For Freud a ghost was a symbol of mother.
Celtic folklore is full of ghosts, driven by both good and evil intentions. Generally speaking, it is unhealthy to meet a ghost. The most spectacular spectres in the repertory of Breton legend are the kannerezed-noz or nocturnal washer-women, women or girls who wash the shrouds of those fated to die. Almost inevitably they cause the deaths of those who encounter them upon the road. They correspond to the banshees of Irish folklore and the banshidhe of medieval writers, which Christianity consigned to the category of evil spirits. In modern Breton folklore, the skarz-prenn, the stick used to clean the ploughshare, is believed to have the power of driving off ghosts .

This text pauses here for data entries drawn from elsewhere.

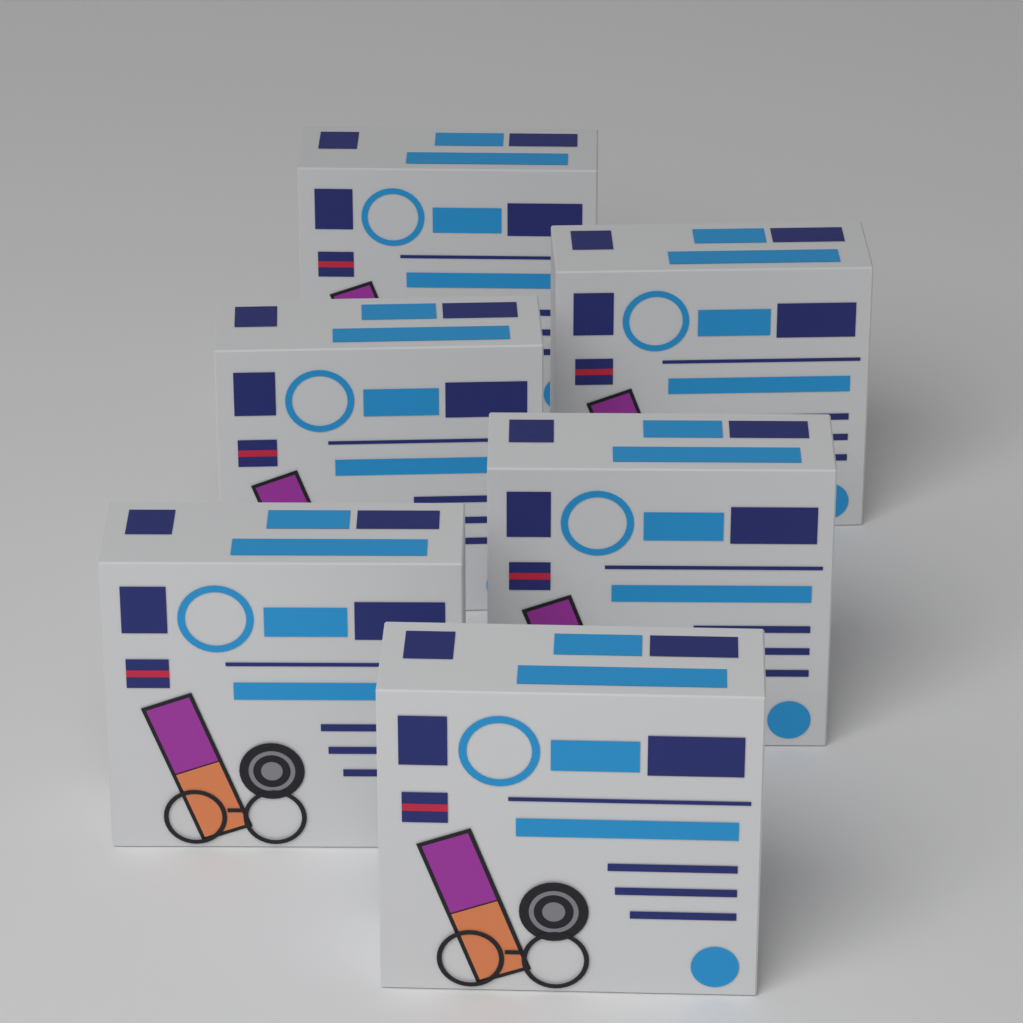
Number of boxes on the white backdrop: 6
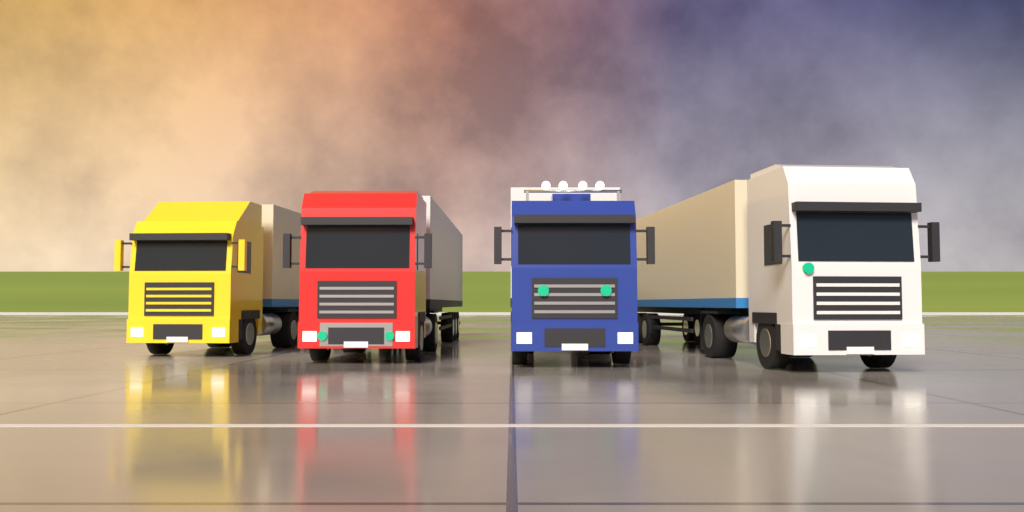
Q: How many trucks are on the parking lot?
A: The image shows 4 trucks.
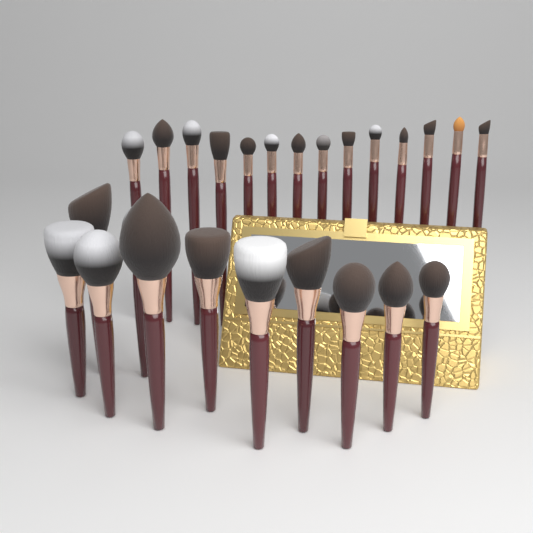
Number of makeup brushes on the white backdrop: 25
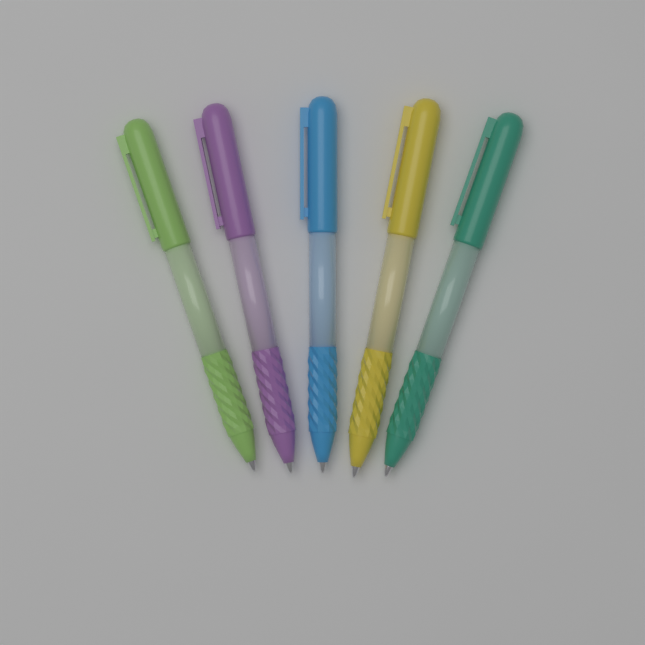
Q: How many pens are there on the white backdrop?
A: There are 5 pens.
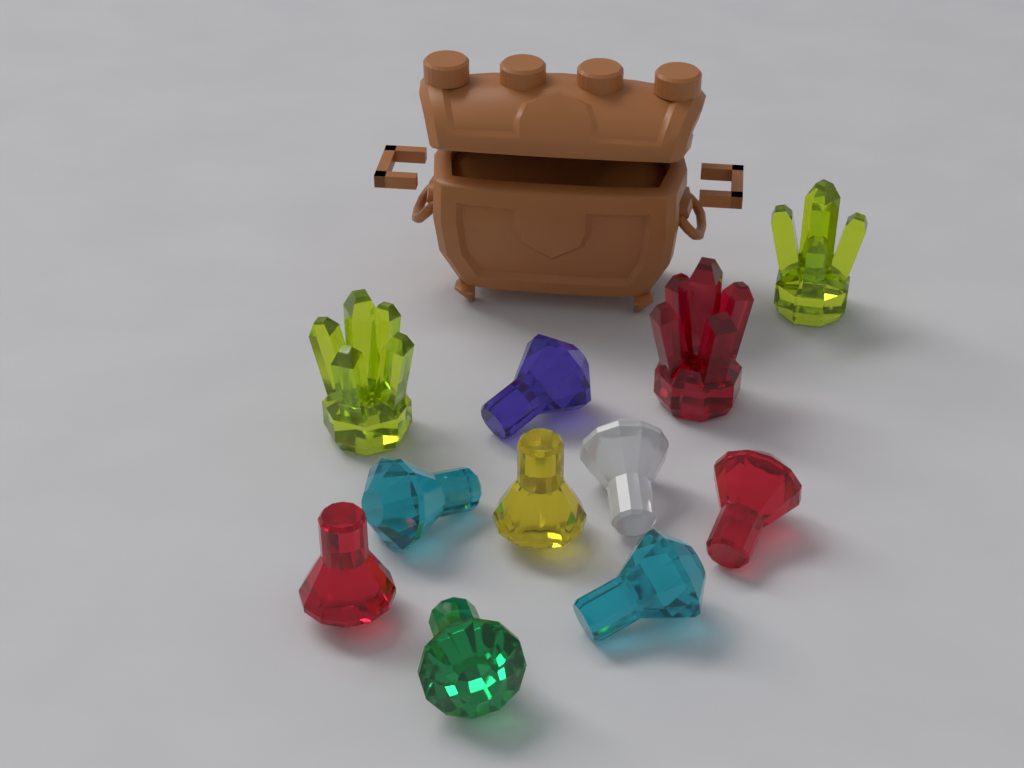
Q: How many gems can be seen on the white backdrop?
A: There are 8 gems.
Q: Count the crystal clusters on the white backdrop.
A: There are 3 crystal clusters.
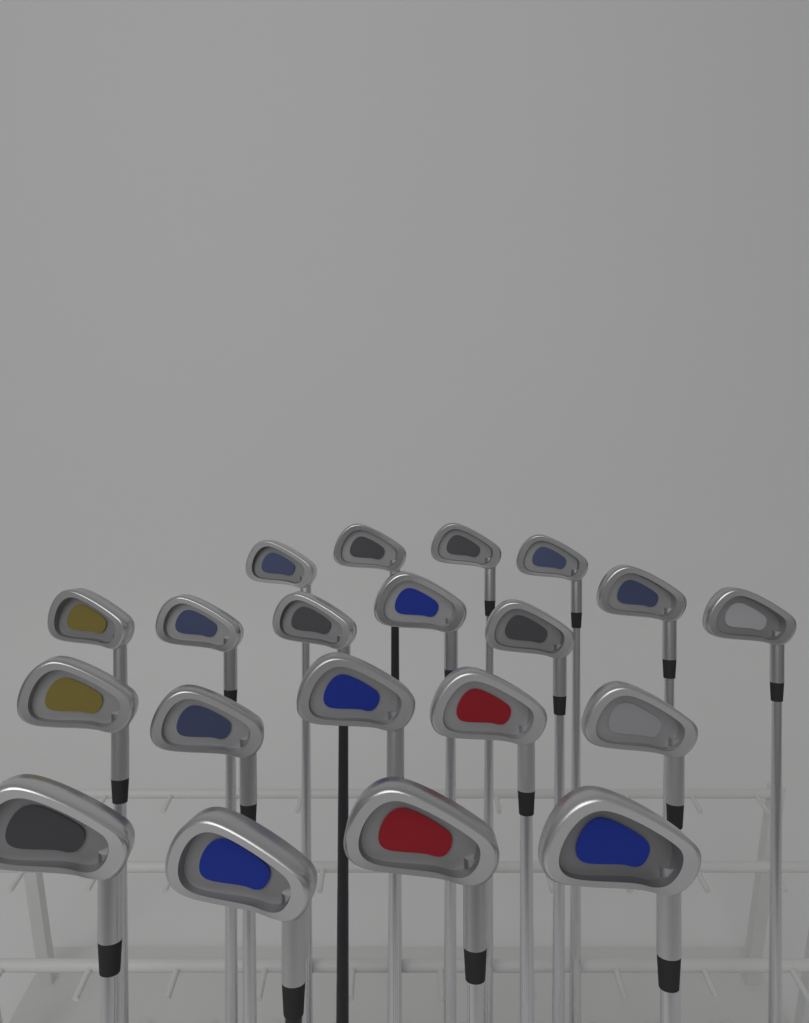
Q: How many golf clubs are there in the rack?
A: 20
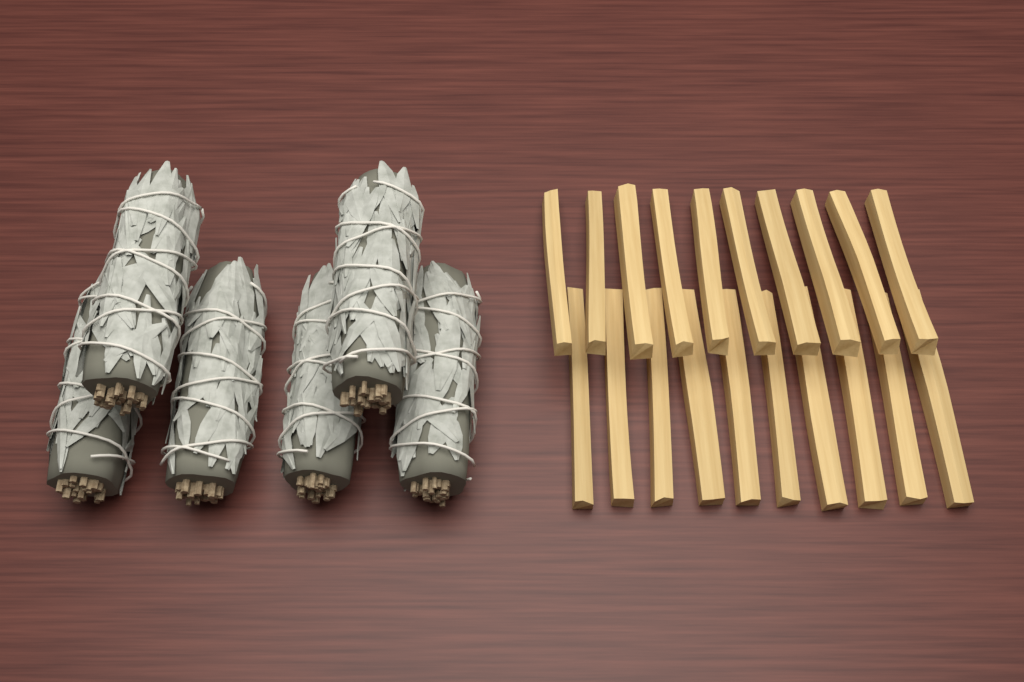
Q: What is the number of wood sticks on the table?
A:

Among those unquiet spirits which return to Earth to trouble the living are the souls of young women who have died in childbirth. This belief was current among the Aztecs and recurred in Siberia where the Buryat believed that these ghosts "grasp children by throat on which their fingers leave bluish marks" or else "cause a dangerous form of gastric catarrh to those who eat food which they have touched". As a protection against this type of ghost they used the skin of the eagle-owl which, they believed, hunted it by night. These ghosts are characterized by a smell of garlic. Mongolo-Turkic peoples were just as afraid of the ghosts of the unburied dead.
The image of the ghost embodies, and in a sense symbolizes, the fears of beings who dwell in another world. The ghost returning may perhaps also be an apparition of the ego, of the unknown ego, springing out of the unconscious, inspiring an almost panic fear and being thrust back into darkness.